◆ Task material
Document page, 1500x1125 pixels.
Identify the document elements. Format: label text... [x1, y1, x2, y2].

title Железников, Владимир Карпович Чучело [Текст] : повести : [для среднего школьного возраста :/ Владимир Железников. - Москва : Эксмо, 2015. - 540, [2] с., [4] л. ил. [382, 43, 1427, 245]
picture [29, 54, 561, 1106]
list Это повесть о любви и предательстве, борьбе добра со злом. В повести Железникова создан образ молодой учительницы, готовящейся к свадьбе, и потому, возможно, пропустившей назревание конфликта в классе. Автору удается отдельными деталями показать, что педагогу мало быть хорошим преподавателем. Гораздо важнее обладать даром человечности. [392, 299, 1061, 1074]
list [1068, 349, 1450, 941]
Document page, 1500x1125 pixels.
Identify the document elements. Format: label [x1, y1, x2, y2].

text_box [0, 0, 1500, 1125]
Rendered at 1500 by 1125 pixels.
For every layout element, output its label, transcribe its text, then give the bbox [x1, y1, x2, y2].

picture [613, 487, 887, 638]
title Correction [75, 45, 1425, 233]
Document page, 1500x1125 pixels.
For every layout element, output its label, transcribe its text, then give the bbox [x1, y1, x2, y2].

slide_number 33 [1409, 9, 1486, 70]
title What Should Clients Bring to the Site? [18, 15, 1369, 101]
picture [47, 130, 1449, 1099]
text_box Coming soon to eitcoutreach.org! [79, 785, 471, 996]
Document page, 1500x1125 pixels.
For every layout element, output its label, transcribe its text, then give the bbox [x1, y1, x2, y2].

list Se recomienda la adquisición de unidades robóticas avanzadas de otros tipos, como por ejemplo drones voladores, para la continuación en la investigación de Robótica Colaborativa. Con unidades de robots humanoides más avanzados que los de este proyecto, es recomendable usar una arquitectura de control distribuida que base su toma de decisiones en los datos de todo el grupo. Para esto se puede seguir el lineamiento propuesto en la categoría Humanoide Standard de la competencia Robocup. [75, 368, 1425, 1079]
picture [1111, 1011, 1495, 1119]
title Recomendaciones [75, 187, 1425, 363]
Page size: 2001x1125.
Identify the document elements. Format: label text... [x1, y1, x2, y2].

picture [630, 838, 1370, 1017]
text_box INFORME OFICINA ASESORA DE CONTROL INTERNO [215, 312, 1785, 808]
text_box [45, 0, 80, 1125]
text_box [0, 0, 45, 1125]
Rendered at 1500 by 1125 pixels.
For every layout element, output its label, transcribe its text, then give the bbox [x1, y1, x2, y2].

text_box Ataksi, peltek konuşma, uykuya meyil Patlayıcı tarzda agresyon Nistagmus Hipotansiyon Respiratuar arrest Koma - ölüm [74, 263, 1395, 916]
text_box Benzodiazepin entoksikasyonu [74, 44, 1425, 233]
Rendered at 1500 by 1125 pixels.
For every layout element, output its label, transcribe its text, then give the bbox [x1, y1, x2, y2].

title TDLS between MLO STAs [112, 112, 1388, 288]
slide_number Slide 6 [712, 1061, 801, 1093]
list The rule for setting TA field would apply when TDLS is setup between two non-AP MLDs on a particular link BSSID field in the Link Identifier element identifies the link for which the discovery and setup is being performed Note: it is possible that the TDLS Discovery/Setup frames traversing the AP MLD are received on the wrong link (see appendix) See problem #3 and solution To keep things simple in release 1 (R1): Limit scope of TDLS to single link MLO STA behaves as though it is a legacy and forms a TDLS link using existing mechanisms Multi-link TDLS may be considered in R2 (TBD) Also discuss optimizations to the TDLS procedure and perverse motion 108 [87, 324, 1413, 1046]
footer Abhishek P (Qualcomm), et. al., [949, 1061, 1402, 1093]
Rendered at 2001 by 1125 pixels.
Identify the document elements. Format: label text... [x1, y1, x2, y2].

◆ Exercise directions
Leaving every word in place, retype all of the listing.

◆ Output of the exercise
Document page, 1500x1125 pixels.
Identify the document elements. Format: label text... [x1, y1, x2, y2].

title Железников, Владимир Карпович Чучело [Текст] : повести : [для среднего школьного возраста :/ Владимир Железников. - Москва : Эксмо, 2015. - 540, [2] с., [4] л. ил. [382, 43, 1427, 245]
picture [29, 54, 561, 1106]
list Это повесть о любви и предательстве, борьбе добра со злом. В повести Железникова создан образ молодой учительницы, готовящейся к свадьбе, и потому, возможно, пропустившей назревание конфликта в классе. Автору удается отдельными деталями показать, что педагогу мало быть хорошим преподавателем. Гораздо важнее обладать даром человечности. [392, 299, 1061, 1074]
list [1068, 349, 1450, 941]
Document page, 1500x1125 pixels.
Identify the document elements. Format: label [x1, y1, x2, y2].

text_box [0, 0, 1500, 1125]
Rendered at 1500 by 1125 pixels.
For every layout element, output its label, transcribe its text, then give the bbox [x1, y1, x2, y2].

picture [613, 487, 887, 638]
title Correction [75, 45, 1425, 233]
Document page, 1500x1125 pixels.
For every layout element, output its label, transcribe its text, then give the bbox [x1, y1, x2, y2].

slide_number 33 [1409, 9, 1486, 70]
title What Should Clients Bring to the Site? [18, 15, 1369, 101]
picture [47, 130, 1449, 1099]
text_box Coming soon to eitcoutreach.org! [79, 785, 471, 996]
Document page, 1500x1125 pixels.
For every layout element, output its label, transcribe its text, then give the bbox [x1, y1, x2, y2].

list Se recomienda la adquisición de unidades robóticas avanzadas de otros tipos, como por ejemplo drones voladores, para la continuación en la investigación de Robótica Colaborativa. Con unidades de robots humanoides más avanzados que los de este proyecto, es recomendable usar una arquitectura de control distribuida que base su toma de decisiones en los datos de todo el grupo. Para esto se puede seguir el lineamiento propuesto en la categoría Humanoide Standard de la competencia Robocup. [75, 368, 1425, 1079]
picture [1111, 1011, 1495, 1119]
title Recomendaciones [75, 187, 1425, 363]
Page size: 2001x1125.
Identify the document elements. Format: label text... [x1, y1, x2, y2].

picture [630, 838, 1370, 1017]
text_box INFORME OFICINA ASESORA DE CONTROL INTERNO [215, 312, 1785, 808]
text_box [45, 0, 80, 1125]
text_box [0, 0, 45, 1125]
Rendered at 1500 by 1125 pixels.
For every layout element, output its label, transcribe its text, then give the bbox [x1, y1, x2, y2].

text_box Ataksi, peltek konuşma, uykuya meyil Patlayıcı tarzda agresyon Nistagmus Hipotansiyon Respiratuar arrest Koma - ölüm [74, 263, 1395, 916]
text_box Benzodiazepin entoksikasyonu [74, 44, 1425, 233]
Rendered at 1500 by 1125 pixels.
For every layout element, output its label, transcribe its text, then give the bbox [x1, y1, x2, y2].

title TDLS between MLO STAs [112, 112, 1388, 288]
slide_number Slide 6 [712, 1061, 801, 1093]
list The rule for setting TA field would apply when TDLS is setup between two non-AP MLDs on a particular link BSSID field in the Link Identifier element identifies the link for which the discovery and setup is being performed Note: it is possible that the TDLS Discovery/Setup frames traversing the AP MLD are received on the wrong link (see appendix) See problem #3 and solution To keep things simple in release 1 (R1): Limit scope of TDLS to single link MLO STA behaves as though it is a legacy and forms a TDLS link using existing mechanisms Multi-link TDLS may be considered in R2 (TBD) Also discuss optimizations to the TDLS procedure and perverse motion 108 [87, 324, 1413, 1046]
footer Abhishek P (Qualcomm), et. al., [949, 1061, 1402, 1093]
Rendered at 2001 by 1125 pixels.
Identify the document elements. Format: label text... [x1, y1, x2, y2].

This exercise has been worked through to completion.